REQUIRED ACTIONS:
A) In the NotebookLM review, what does the Audio Overview feature turn your notes into?
B) Write the next part of the NotebookLM review, picking up after its last sentence.

DOCUMENT EXCERPT:
┄┄┄┄┄┄

NotebookLM Review (2026) — Google’s AI Research Tool, Tested
The best tool for making sense of your own documents. Grounded, cited answers plus the surprisingly good “Audio Overview” make it a standout — and it’s free.
The Good
- Answers grounded in your sources, with citations
- Handles PDFs, docs, links, video transcripts
- Audio Overview turns your notes into a podcast
- Free
The Bad
- Not a general web chatbot
- Upload/source limits per notebook
- Data/region availability can vary
Overview
NotebookLM is Google's research assistant that answers questions using only the sources you give it (PDFs, docs, links, transcripts), citing back to the exact passages.
What it's good at
Trust. Because it's grounded in your own material with citations, you can rely on answers far more than an open-ended chatbot. It ingests many formats, and the "Audio Overview" — a podcast-style summary of your sources — is genuinely useful for revision.

┄┄┄┄┄┄

EXTRACTED DATA:
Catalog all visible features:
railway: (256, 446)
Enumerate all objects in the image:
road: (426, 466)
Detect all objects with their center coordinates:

┄┄┄┄┄┄

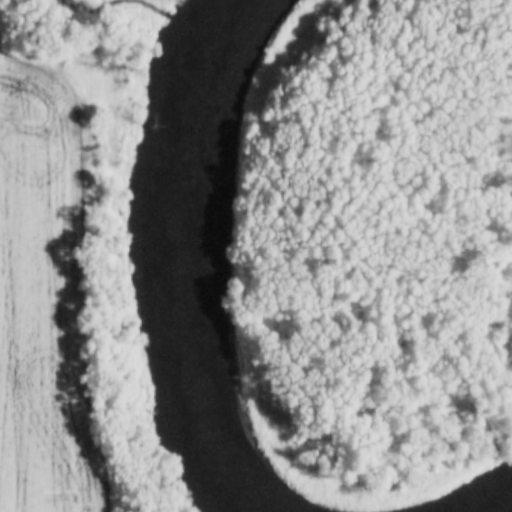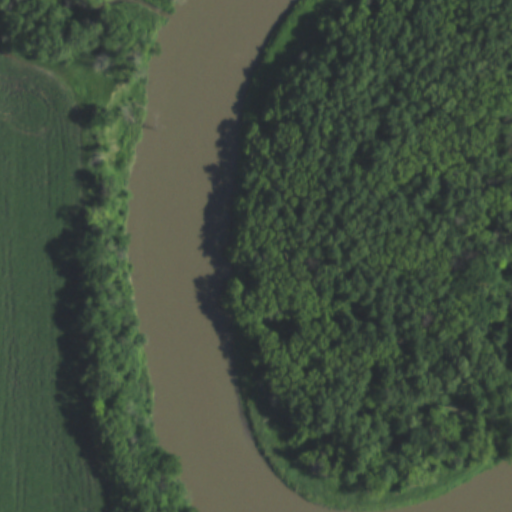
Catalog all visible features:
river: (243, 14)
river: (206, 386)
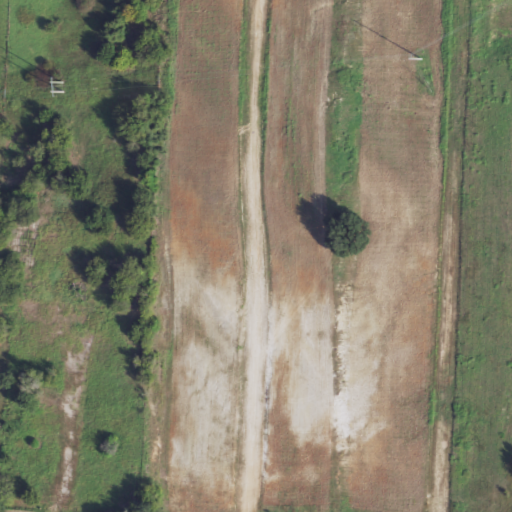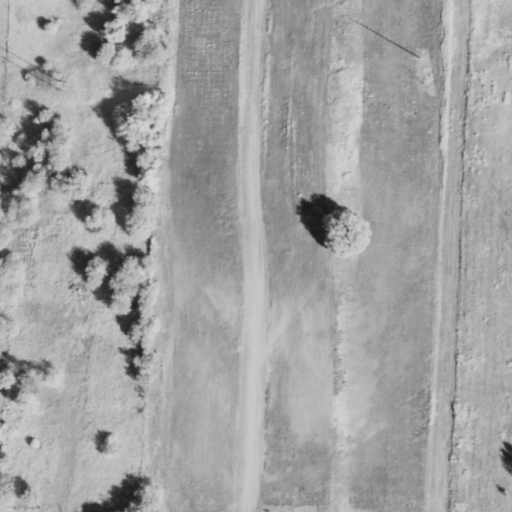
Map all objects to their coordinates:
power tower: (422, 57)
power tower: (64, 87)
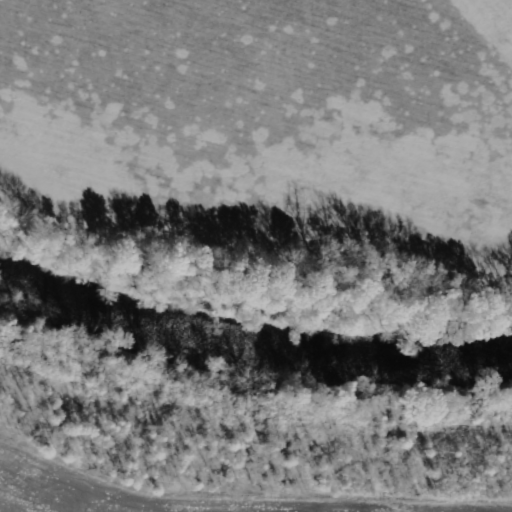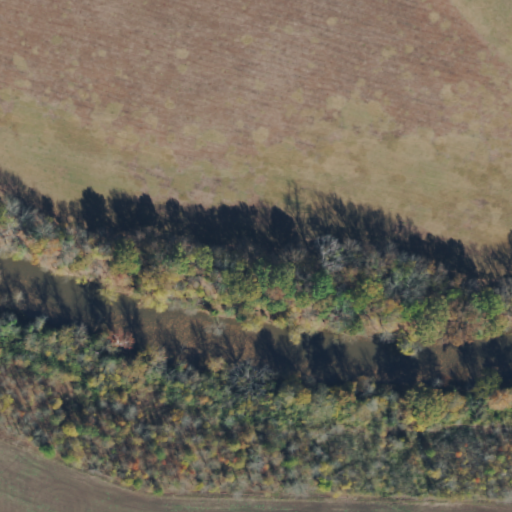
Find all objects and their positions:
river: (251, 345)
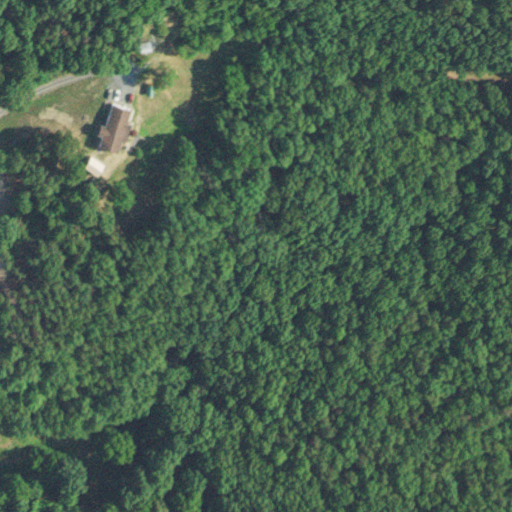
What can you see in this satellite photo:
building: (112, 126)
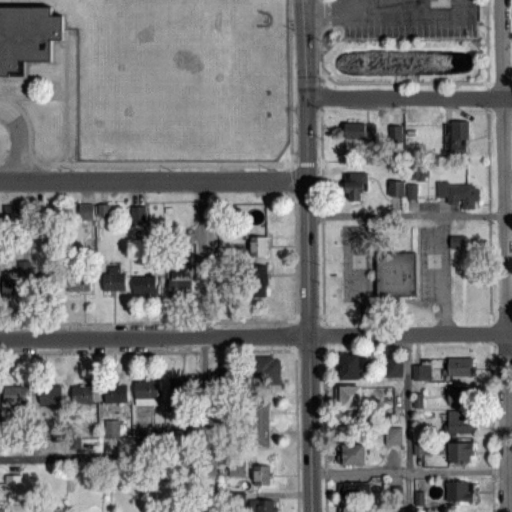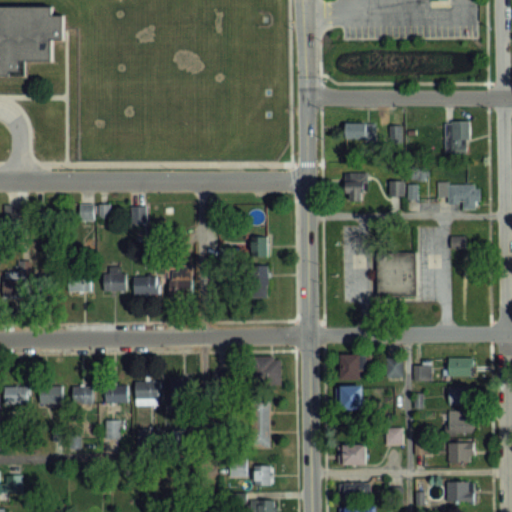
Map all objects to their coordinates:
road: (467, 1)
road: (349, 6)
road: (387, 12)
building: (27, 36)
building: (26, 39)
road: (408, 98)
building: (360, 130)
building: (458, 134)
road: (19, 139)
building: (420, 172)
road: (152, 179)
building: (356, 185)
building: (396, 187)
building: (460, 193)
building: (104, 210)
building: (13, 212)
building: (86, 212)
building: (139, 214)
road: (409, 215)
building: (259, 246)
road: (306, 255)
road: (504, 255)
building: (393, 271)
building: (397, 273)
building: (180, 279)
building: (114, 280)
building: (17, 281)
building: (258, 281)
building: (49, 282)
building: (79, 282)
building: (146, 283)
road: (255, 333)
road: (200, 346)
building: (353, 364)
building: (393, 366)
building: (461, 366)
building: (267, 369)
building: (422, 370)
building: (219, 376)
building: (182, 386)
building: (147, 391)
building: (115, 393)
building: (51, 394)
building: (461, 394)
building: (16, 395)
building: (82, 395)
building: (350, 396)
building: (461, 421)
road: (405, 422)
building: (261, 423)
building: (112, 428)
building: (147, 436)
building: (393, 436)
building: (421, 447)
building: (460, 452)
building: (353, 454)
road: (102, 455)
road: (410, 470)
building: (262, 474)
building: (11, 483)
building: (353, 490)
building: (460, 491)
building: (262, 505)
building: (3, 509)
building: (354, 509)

┄┄┄┄┄┄

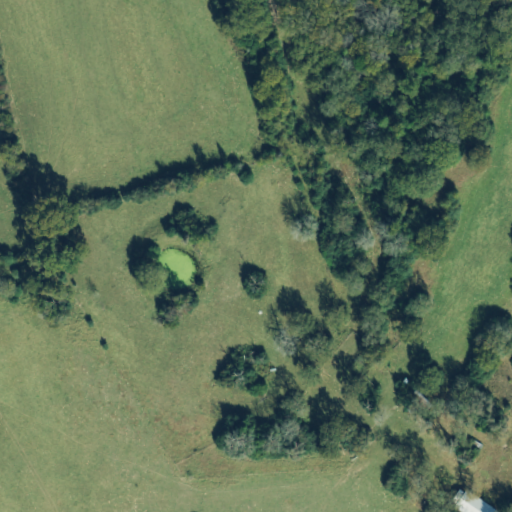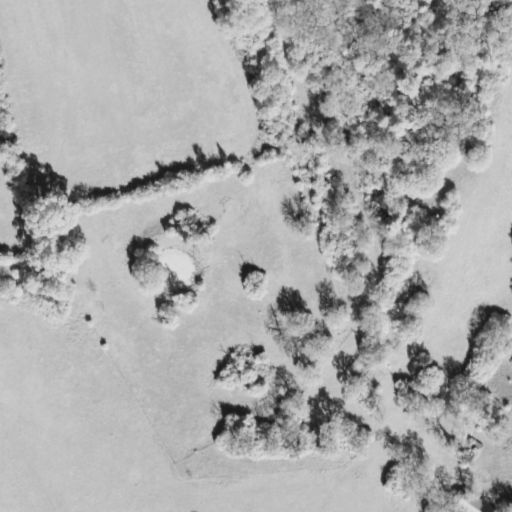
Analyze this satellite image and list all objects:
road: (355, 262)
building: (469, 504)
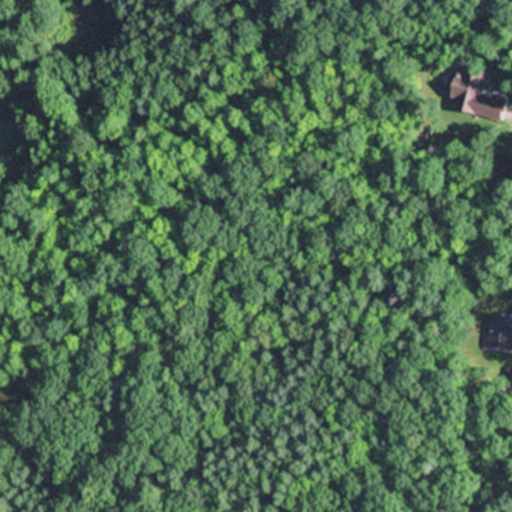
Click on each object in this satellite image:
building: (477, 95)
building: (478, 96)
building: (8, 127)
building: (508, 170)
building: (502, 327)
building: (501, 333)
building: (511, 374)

┄┄┄┄┄┄

TASK ANSWERS:
A) A podcast.

B)
Where it falls short
It's deliberately not a general web assistant, there are per-notebook source limits, and availability/data handling can vary by region.
Should you use it?
For studying, research synthesis, or Q&A over your own documents, it's excellent — and free. For open-ended web tasks, pair it with a general assistant.
Pricing
- Free — $0: Multiple notebooks, Source-grounded Q&A, Audio Overview
Who it’s for
- Studying and summarising documents
- Research synthesis across sources
- Turning notes into an audio recap
- Q&A over reports or manuals
FAQ
How is NotebookLM different from ChatGPT?
It only answers from the sources you add — so answers are grounded and cited, not open-ended. Great for trusting the output.
What’s the Audio Overview?
It generates a two-host podcast-style discussion of your sources — genuinely useful for reviewing material on the go.